On Sat, May 1, 2021 at 9:07 AM Jian He <hejian.mark@gmail.com> wrote:
> Been self study Database, from database I deep dived into sorting algorithms.

Peek a good book, because that is a hairy topic with lot of math and
other previous knowledge required.

> Databases can do in-memory QuickSort. It also has an on-disk MergeSort.

If you ignore top-n and other stuff, just full sorts, databases uses
two types of sorting, internal sorts, which are the ones used when you
can fit your data on ram, and external sorts, when they have to spill
to tape/disk/whatever.

For internal sorts you can use quicksort, heapsort, mergesort, even
insertion sort. Quicksort with fallback to insertion is a popular one
( quicksort and merge sort are divide and conquer algorithms, but once
they have divided enough it is easier to fallback to a simpler
algorithm ).

When the data no longers fit in ram you need to make an external sort.
The classic way to do this is to sort chunks as big as they fit in
ram, write presorted chunks to disk and then merge those chunks. These
is called merge sort too, and is similar to a memory merge sort, but
not the same ( when I've done it I use two way merge for memory merge
sorts, but N-way for disk sort ( current memories are so big I never
need to do more than 1 merge pass since the tape era )

> For MergeSort: I follow this tutorial https://youtu.be/6pV2IF0fgKY?t=1108  (around 1 minutes only)
> But I am still not fully understanding about nlogn. I understand how many passes it will take, that is logn.
> Yes each pass will sort N elements.
> But I still don't get the N stand for in n*logn.

Basically you do logn passes over N elements.

> Why does each pass take  n time to sort it?

I have not time for looking at the video, but basic binary merge sort
is N log N because you have logN passes and each one must merge N
elements. Imagine you do an 8 elements pure merge sort.
1st you split it into 4+4 elements, recurse to sort them and merge
them.  Merging is an N-complexity op because you need to read the 8
elements.
4 elements are split into 2+2, same thing, merge neads four reads, but
you have two merges, so eight reads again.
2 elements are split into 1+1, two reads for merging, but you have
four chungk, so eight again.

Total, 3 passes ( log2(8) ) of eight reads.
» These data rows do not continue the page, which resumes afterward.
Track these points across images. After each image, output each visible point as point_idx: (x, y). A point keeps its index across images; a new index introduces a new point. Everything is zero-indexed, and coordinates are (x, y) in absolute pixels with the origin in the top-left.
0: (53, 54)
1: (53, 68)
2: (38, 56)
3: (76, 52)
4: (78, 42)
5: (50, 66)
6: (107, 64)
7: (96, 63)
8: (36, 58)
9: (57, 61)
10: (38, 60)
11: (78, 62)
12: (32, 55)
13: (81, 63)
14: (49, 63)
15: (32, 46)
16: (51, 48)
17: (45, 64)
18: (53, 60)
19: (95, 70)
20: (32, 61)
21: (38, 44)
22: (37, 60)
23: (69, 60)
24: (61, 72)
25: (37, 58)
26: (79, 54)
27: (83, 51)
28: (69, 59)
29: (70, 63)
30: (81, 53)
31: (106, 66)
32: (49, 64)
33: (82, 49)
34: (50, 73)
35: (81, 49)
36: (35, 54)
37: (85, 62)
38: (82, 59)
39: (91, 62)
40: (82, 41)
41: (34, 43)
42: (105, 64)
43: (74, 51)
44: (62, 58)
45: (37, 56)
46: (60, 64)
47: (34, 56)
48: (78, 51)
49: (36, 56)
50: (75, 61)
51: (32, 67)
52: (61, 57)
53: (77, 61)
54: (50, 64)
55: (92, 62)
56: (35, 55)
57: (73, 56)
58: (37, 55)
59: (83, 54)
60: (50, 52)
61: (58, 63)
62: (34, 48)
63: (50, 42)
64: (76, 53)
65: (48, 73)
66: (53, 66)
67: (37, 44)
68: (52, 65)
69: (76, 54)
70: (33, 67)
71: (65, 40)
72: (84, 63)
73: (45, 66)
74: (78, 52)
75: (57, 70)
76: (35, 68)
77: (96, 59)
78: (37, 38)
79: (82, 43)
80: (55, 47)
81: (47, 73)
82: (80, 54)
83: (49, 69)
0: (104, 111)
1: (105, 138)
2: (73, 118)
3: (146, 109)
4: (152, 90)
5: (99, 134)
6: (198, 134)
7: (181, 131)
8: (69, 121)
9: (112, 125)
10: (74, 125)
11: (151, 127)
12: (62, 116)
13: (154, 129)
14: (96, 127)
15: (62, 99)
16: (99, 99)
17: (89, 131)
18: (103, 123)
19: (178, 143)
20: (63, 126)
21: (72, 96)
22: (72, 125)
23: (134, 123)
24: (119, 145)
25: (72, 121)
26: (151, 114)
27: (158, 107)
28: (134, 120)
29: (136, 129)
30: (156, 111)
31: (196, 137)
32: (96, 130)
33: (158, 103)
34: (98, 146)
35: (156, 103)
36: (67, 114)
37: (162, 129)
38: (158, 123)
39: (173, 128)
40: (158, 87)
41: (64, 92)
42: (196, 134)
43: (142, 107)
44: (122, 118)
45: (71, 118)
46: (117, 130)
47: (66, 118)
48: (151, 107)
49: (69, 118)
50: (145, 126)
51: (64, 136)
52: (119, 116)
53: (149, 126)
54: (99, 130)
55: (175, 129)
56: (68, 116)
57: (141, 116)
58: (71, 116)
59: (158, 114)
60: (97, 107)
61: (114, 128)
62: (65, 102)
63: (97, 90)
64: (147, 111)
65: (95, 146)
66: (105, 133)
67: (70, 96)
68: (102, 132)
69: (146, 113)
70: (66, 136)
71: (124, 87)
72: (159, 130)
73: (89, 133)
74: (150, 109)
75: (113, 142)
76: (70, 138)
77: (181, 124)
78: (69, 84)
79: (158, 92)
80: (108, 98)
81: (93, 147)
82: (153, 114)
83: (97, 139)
Real sorts are more complex, but the N is always present, as you
always need to at least read the full input set to sort.

Note, in external sort you may have N elements, of which only M fit in ram.
You do C=N/M chunks , these need C*MlogM = N logMtime to be sorted
and C*M=N time to be written to and read from disk.
But to merge C chunks you basically do logC comparison for element, so
add N*logC N(logN-logM). If you add appropiate constants and add all
you'll find the final result is O(NlogN).

Francisco Olarte.








Francisco Olarte.